:: Input data ::
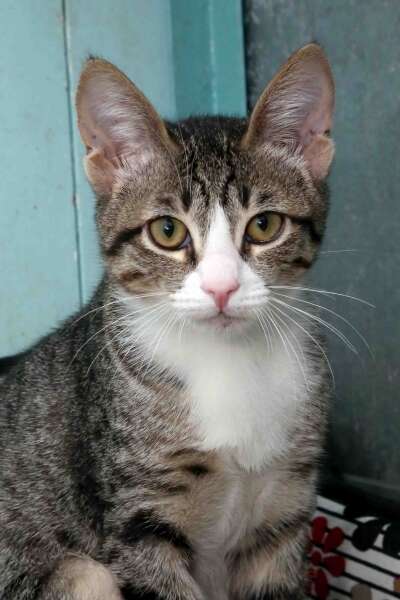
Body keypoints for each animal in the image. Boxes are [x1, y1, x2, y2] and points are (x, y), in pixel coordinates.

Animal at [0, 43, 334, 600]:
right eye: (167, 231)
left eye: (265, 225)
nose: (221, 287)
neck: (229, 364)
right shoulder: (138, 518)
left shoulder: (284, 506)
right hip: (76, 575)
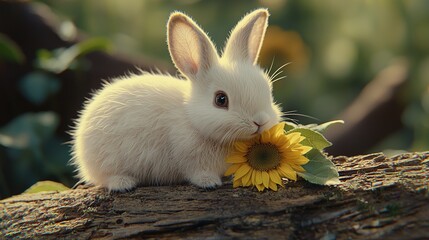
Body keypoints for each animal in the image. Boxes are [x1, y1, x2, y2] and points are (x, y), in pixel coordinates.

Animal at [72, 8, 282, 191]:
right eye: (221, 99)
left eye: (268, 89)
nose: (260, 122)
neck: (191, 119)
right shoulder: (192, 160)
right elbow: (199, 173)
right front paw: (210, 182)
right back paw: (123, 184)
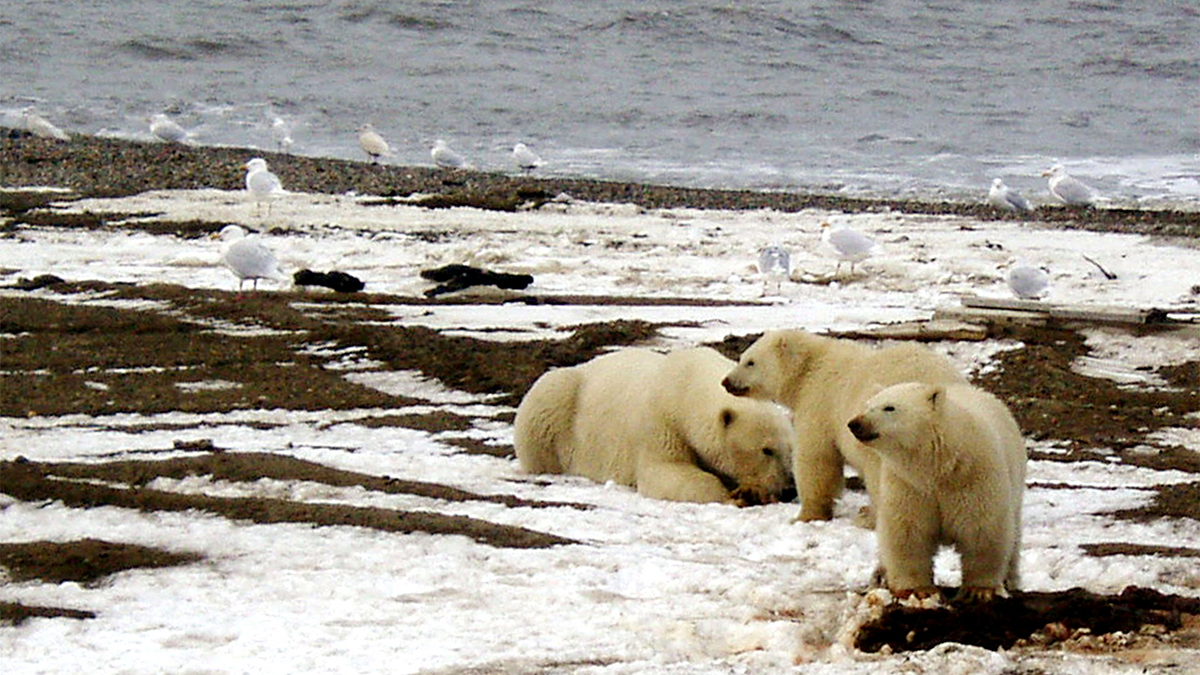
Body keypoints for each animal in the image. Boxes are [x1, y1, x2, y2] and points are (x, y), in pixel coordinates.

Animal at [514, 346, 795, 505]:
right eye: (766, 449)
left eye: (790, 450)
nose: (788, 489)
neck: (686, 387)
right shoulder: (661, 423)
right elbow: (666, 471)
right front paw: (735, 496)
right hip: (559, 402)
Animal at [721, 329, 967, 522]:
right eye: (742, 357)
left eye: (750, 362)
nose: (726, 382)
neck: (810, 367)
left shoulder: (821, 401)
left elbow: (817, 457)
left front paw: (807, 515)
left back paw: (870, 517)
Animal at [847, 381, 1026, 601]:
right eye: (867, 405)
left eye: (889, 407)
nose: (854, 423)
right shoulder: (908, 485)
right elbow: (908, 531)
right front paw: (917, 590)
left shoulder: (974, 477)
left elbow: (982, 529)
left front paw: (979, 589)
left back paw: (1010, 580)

* * *

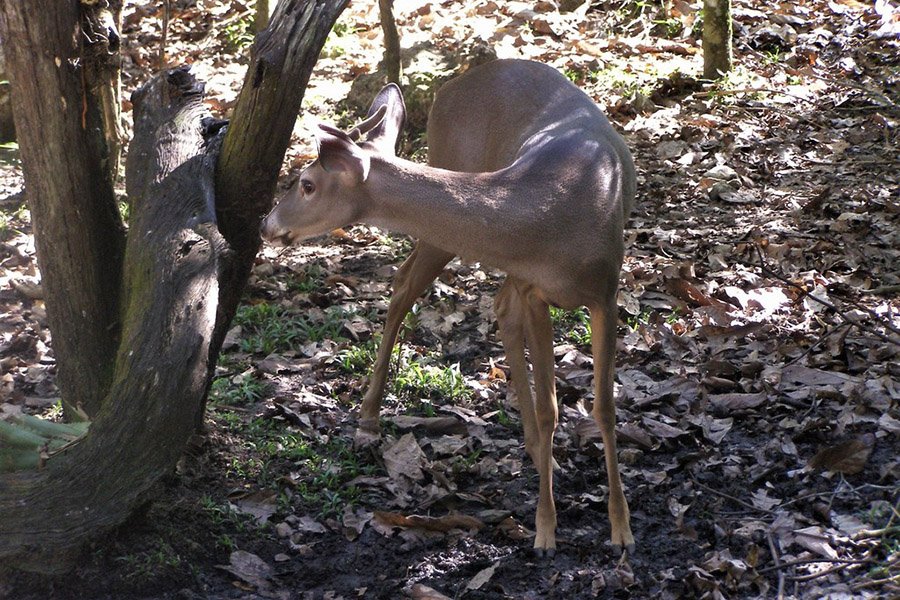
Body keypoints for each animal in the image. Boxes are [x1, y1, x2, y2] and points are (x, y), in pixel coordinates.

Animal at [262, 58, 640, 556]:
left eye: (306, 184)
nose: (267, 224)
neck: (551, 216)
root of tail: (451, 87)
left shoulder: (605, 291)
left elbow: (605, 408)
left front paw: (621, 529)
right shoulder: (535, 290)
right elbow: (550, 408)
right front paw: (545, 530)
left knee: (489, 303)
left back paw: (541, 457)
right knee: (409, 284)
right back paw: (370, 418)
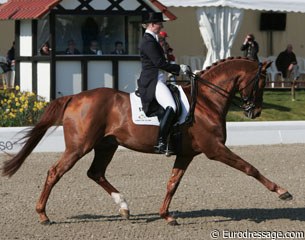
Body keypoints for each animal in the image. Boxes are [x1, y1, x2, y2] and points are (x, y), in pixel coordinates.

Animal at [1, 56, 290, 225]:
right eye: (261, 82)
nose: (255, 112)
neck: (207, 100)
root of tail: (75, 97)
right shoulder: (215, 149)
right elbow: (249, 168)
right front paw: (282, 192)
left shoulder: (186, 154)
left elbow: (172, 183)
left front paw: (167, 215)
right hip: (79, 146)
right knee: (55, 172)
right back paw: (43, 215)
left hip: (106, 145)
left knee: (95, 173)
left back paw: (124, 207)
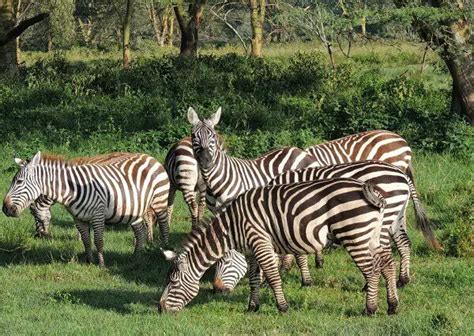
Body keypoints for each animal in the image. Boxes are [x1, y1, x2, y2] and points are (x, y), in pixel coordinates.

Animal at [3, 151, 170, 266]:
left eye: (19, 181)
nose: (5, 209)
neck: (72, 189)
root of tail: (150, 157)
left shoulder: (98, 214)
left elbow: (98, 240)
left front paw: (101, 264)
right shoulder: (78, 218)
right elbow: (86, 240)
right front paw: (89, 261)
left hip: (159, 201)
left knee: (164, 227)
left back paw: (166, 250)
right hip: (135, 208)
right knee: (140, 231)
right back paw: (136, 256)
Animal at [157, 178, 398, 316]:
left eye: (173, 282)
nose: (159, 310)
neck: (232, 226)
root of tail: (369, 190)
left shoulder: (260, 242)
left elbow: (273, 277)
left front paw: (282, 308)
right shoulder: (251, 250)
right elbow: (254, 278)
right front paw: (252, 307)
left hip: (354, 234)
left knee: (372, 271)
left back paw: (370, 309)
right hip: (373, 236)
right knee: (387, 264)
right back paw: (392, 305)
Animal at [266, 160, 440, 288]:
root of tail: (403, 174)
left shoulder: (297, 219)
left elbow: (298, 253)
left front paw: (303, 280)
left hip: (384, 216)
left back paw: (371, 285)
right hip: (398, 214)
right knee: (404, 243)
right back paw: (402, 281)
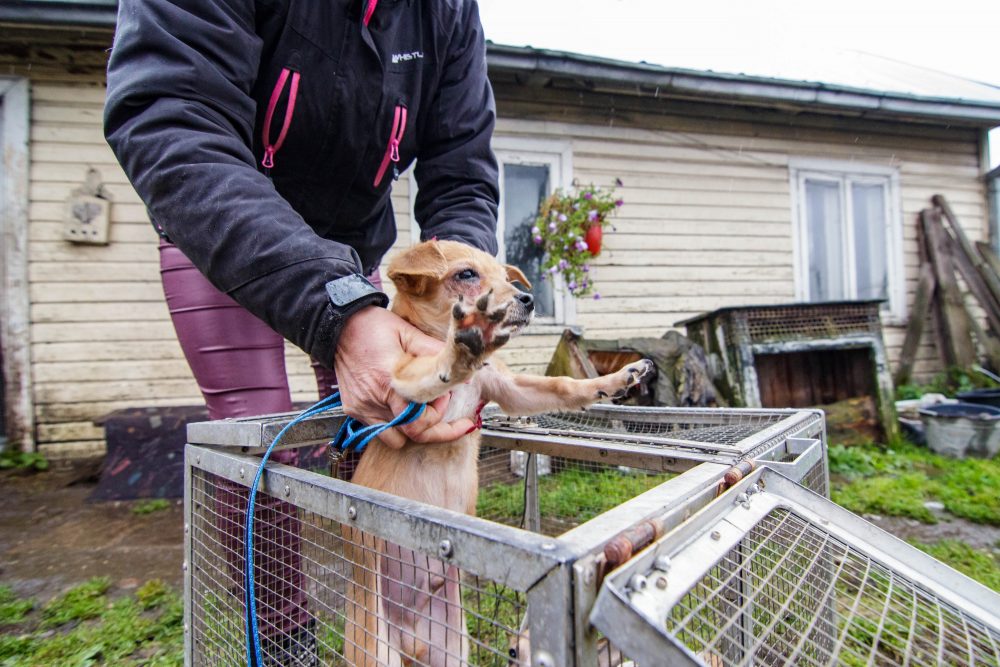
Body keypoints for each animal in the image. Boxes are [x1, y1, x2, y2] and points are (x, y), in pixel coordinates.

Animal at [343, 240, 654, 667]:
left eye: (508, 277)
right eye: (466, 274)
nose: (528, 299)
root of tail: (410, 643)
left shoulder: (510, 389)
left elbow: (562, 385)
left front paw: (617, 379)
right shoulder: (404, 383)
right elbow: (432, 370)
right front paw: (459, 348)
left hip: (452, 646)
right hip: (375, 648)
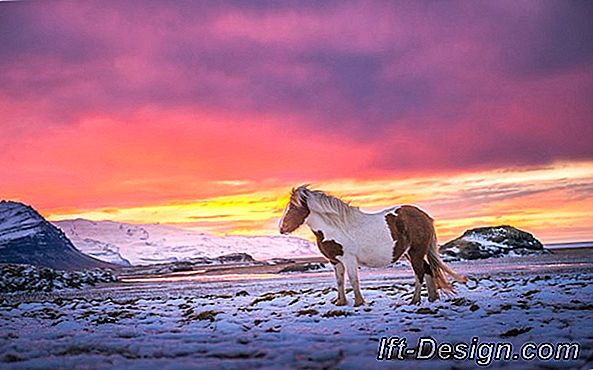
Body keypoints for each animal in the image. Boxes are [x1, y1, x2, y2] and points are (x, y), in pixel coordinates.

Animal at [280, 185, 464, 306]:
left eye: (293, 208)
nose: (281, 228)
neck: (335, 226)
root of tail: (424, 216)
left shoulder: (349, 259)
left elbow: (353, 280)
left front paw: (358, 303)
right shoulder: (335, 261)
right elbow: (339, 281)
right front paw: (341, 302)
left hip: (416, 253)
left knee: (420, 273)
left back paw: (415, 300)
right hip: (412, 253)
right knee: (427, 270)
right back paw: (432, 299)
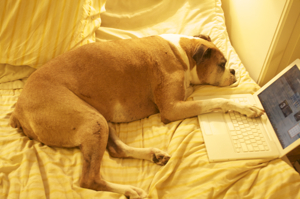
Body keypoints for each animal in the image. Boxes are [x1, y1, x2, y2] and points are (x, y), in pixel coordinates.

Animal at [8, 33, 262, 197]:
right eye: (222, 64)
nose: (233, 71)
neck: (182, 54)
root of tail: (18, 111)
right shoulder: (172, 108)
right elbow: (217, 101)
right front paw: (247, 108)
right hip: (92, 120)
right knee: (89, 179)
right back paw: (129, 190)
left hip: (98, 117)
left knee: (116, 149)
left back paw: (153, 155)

:: Task ::
Give the number of lines in the entries above that contain the word "tail", with no accompanying text.

:: Written answer ::
8